What is the change in enthalpy of the following reaction?
2NaBr(aq) + PbCl2(aq) 2NaCl(aq) + PbBr2(aq)
Given:
NaCl: ∆H = -411 kJ
NaBr: ∆H = -360 kJ
PbCl2: ∆H = -359 kJ
PbBr2: ∆H = -277 kJ
Im lost with this. Everytime I try to do it, it doesn't come out right. I've taking the kJ of the products added together then did the same and subtracted the two sums and it doesn't come out right.
This equation needs reviewing. Both PbCl2 and PbBr2 are basically insoluble with very little probability of reacting as listed. The concentration of Pb^+2 is in the order of 10^-5M which translates to consuming only 2 x 10^-5M in Na-Halide. Kinetic feasibility is ~0.
Does it have to do with the signs.
Are they negative when you create the compound and positive when you break it apart?

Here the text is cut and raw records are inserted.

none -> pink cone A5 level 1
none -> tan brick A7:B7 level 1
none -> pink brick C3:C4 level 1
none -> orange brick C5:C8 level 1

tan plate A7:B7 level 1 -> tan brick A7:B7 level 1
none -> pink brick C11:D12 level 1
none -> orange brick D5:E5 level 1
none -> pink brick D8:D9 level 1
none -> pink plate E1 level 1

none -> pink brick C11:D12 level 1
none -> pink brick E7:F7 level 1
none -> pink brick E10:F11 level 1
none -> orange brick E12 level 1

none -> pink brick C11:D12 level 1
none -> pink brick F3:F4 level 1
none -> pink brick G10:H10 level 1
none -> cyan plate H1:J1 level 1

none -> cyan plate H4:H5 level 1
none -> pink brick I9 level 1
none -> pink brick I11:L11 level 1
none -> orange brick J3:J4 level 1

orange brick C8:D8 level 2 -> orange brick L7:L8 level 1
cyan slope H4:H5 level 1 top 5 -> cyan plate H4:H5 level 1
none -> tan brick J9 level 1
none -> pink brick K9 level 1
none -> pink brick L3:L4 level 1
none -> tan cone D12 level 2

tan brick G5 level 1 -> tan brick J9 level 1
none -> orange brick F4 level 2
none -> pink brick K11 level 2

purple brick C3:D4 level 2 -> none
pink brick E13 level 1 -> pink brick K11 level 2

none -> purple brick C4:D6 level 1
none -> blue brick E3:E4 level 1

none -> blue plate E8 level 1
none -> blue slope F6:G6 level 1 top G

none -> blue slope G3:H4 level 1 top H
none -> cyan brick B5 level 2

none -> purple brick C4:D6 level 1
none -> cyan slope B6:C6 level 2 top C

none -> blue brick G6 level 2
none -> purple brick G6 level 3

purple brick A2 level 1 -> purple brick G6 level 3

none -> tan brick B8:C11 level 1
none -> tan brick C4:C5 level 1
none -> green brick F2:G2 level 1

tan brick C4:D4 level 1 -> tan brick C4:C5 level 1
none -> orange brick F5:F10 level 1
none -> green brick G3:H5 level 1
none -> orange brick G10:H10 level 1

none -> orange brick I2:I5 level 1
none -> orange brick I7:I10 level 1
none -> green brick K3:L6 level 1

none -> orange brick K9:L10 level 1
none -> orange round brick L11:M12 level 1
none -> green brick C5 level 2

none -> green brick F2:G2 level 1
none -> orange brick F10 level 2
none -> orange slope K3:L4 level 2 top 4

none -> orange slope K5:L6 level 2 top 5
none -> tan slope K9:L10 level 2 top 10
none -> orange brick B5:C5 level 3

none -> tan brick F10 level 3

Something for you to think about.
1st, the Standard Enthalpy values listed are for solid salts and not aqueous salts. These values can not be used in aqueous solution phase reactions.
2nd, the calculation of Enthalpy of reaction of a salt(aq) + salt(aq) => salt(aq) + ppt(s) reaction should be done using Std Heats of Formation of Ions of the respective salts. Only the ∆H(formation) of the precipitating salt in molecular form should be used.
3rd, the calculation of Enthalpy of reaction is typically done with respect to the ions and ppt driving force of the 'net ionic reaction'.
If the noted statements do not make sense to you in calculating Enthalpies of reaction of ionic pptn rxns, then further study needs to be directed toward metathesis reactions (or, double replacement reactions), their ionic equations and net ionic equations. Then, review topics and problems relating to Hess's Law of Thermal Heat flow in Chemical Reactions. Good Luck and all the best in your efforts.
To find the change in enthalpy (∆H) of a reaction, you need to apply the concept of Hess's Law. According to Hess's Law, the overall enthalpy change of a reaction is independent of the pathway taken and depends only on the initial and final states of the reaction.
In this case, we can approach the problem by using the known enthalpy changes of formation (∆Hf) for each compound involved.
1. Identify the compounds involved in the reaction and their corresponding enthalpy changes of formation:
∆Hf(NaBr) = -360 kJ/mol
∆Hf(PbCl2) = -359 kJ/mol
∆Hf(NaCl) = -411 kJ/mol
∆Hf(PbBr2) = -277 kJ/mol
2. Note that the coefficients in the balanced equation represent the number of moles of each compound.
3. Apply Hess's Law to calculate the ∆H of the reaction:
∆H = Σ (moles of product x ∆Hf(product)) - Σ (moles of reactant x ∆Hf(reactant))
Considering the balanced equation:
2NaBr(aq) + PbCl2(aq) -> 2NaCl(aq) + PbBr2(aq)
∆H = (2 mol NaCl x ∆Hf(NaCl)) + (1 mol PbBr2 x ∆Hf(PbBr2)) - (2 mol NaBr x ∆Hf(NaBr)) - (1 mol PbCl2 x ∆Hf(PbCl2))
4. Substituting the values:
∆H = (2 mol x -411 kJ/mol) + (1 mol x -277 kJ/mol) - (2 mol x -360 kJ/mol) - (1 mol x -359 kJ/mol)
5. Calculate the ∆H:
∆H = (-822 kJ) + (-277 kJ) - (-720 kJ) - (-359 kJ) = -1460 kJ
So, the change in enthalpy (∆H) of the given reaction is -1460 kJ.